Queridos hermanos y hermanas, volvamos con la mirada a Jesús: solo él conoce el secreto de esta magnanimidad humilde, de este poder manso, de esta universalidad atenta a los detalles. El secreto del fuego de Dios, que baja del cielo aclarando todo de un extremo al otro y que cuece lentamente el alimento de las familias pobres, de las personas migrantes o sin una casa.

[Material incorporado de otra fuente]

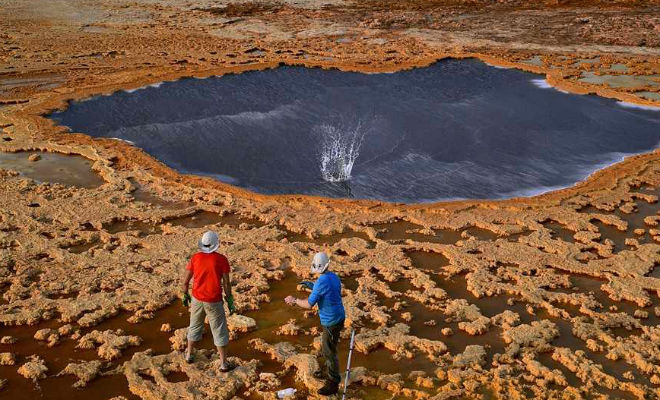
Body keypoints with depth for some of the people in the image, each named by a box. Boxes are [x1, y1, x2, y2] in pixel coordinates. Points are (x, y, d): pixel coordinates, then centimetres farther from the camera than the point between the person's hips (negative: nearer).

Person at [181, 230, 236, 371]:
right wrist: (230, 301, -2)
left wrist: (185, 295, 16)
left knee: (195, 326, 26)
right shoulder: (222, 259, -15)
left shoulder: (195, 258, -7)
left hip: (197, 299, 3)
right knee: (219, 331, 9)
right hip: (214, 302, -3)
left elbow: (185, 281, -1)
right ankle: (224, 363, 12)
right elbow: (226, 283, -13)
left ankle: (189, 354, 39)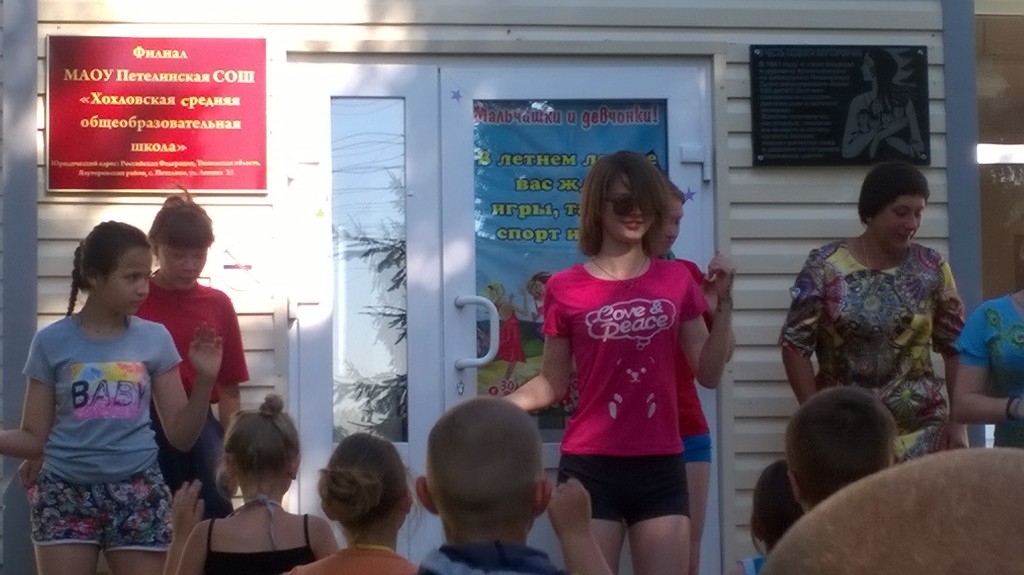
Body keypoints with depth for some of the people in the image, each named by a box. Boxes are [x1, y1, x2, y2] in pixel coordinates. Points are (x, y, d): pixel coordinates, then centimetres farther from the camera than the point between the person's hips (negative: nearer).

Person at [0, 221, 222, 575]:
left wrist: (204, 379, -10)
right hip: (66, 494, -1)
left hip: (137, 494, 1)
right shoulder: (52, 342, 0)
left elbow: (180, 436, 4)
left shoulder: (154, 339, 3)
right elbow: (34, 440, 3)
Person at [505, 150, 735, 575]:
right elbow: (552, 384, 3)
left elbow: (709, 374, 4)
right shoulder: (565, 289, -2)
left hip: (661, 467, 2)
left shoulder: (677, 281, 6)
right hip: (590, 466, -2)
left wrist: (724, 303, -4)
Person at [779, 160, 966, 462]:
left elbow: (955, 348, 7)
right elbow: (795, 343, -4)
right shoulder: (825, 266, -4)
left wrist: (958, 422, 2)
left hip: (920, 430, 2)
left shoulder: (932, 269, 2)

Jesús quiere lanzar también hoy este fuego en la tierra; quiere encenderlo una vez más a la orilla de nuestras historias cotidianas. Nos llama por nuestro nombre, a cada uno de nosotros, nos llama por nuestro nombre: no somos un número; nos mira a los ojos, a cada uno de nosotros, dejémosle mirarnos a los ojos, y nos pregunta: ¿tú, nuevo Cardenal – y todos ustedes, hermanos Cardenales –, puedo contar contigo? Esa pregunta del Señor.

Y no quiero terminar sin un recuerdo al Cardenal Richard Kuuia Baawobr, Obispo de Wa, que ayer, a su llegada a Roma, se sentía mal y fue hospitalizado por un problema en el corazón y le han realizado, creo, una intervención, algo de ese tipo. Oremos por este hermano que debía estar aquí y está hospitalizado. Gracias.